Our market's had to do a lot of huffing and puffing, but finally the elusive 6000 points was passed last week.
The way that it has been achieved is more a cause for reflection than for celebration.
That's because the market is still more than 10 per cent below the peak of just over 6800 points reached on November 1, 2007.
Most developed-country sharemarkets are trading well above their pre-global financial crisis highs of 10 years ago.
The actual experience for investors in the Australian market has been better than the share-price performance alone suggests.
Over the long-term, the dividend yield of the Australian market is about 4.5 per cent, or about twice the yield of most developed-country markets.
And once the dividends are re-invested, investors are a long way in front of where they were when our market hit its all-time high of about 6800 points on November 1, 2007.
Since then, the cumulative return has been almost 50 per cent.
Then again, for most small investors it's the performance of the stocks they hold that matters rather than the market overall.
CommSec has a mums and dads index, which includes dividends. It consists of nine equally weighted stocks - Telstra, CBA, Woolworths, Qantas, AMP, Tabcorp, Suncorp, IAG and Wesfarmers.
These are companies born of the privatisations, demutualisations and sharemarket floats - most of which occurred in the 1990s.
While the mum and dad stocks are better dividend payers than most other stocks, their share price performances have generally been poorer.
I would argue that the main macro-economic factors that account for the relatively poor share price performance of our market are signs of an economy that's performing relatively well.
That's because those factors that have helped markets overseas include their central banks printing money and super-low interest rates.
And although our interest rates are at historic lows, they remain higher than other developed countries.
Money printing and super-low rates have been used overseas to jump-start their economies out of the recessions induced by the GFC.
We have reasonable GDP growth, low inflation and low unemployment.

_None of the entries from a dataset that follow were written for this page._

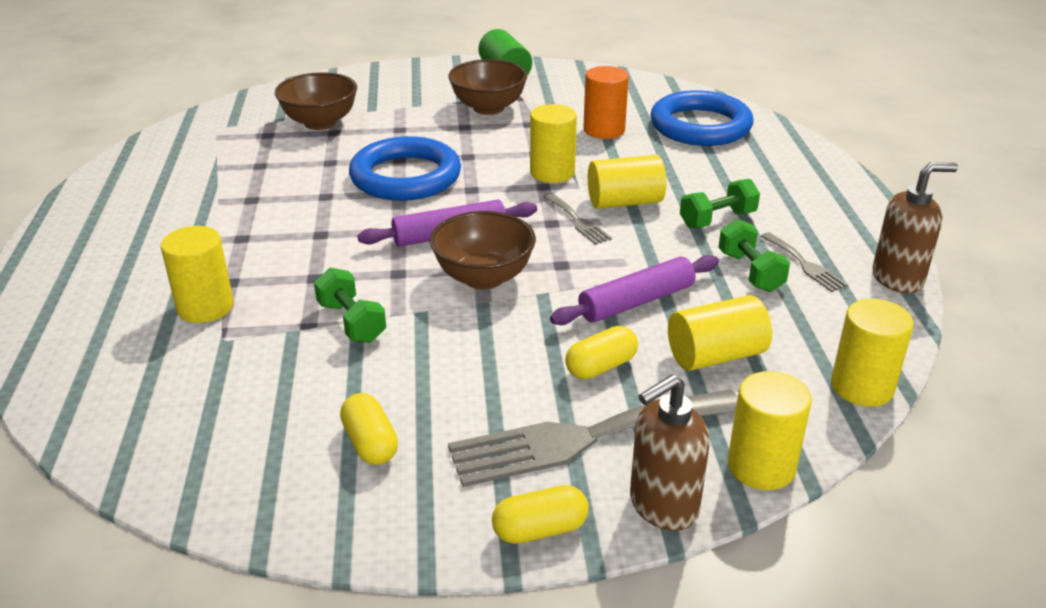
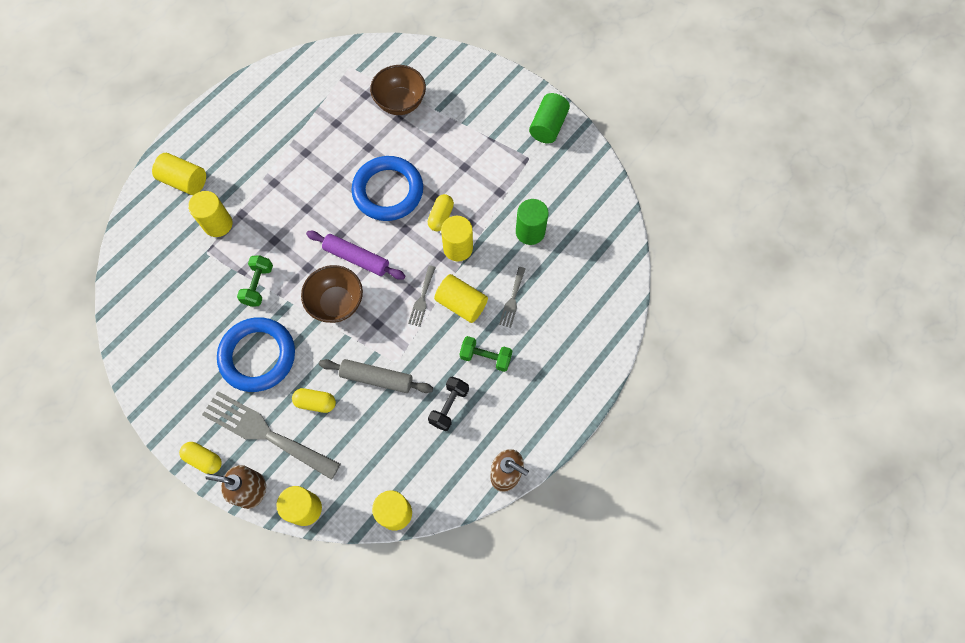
camera: 45 degrees right, 35 degrees up
yellow capsule [340,393,398,465] -> yellow capsule moved to [428,194,454,231]
brown bowl [448,59,528,115] -> none
purple rolling pin [550,255,719,325] -> grey rolling pin [319,359,433,393]
orange cylinder [583,66,629,139] -> green cylinder [516,199,549,245]
blue ring [650,90,753,146] -> blue ring moved to [217,317,295,392]
yellow cylinder [668,295,772,371] -> yellow cylinder moved to [152,153,206,195]
green dumbbell [718,219,790,292] -> black dumbbell [428,376,469,431]
grey fork [761,232,848,292] -> grey fork moved to [499,267,525,328]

On the other side of the ledger the best of the mining boom is well past and a relatively high Australian dollar diminishes the competitiveness of our exporters.
Australian corporate profit growth continues to lag the US and Europe.
The engine of the Australian sharemarket has three real pistons - the big banks, resources (BHP Billiton and Rio Tinto) and Telstra.
With the banks likely near the top of the cycle and the challenges facing Telstra, I am not expecting to see our market surpass its all-time high of for some time.
It was almost five years ago that the S&P/ASX 200 index crossed 5000 points for the first time since the GFC.
While it may not take five years to get to 7000 points from 6000 points, it's likely to be years away.
Our market could easily dip back under 6000 points, particularly if the almost nine-year-old US bull market comes to an end.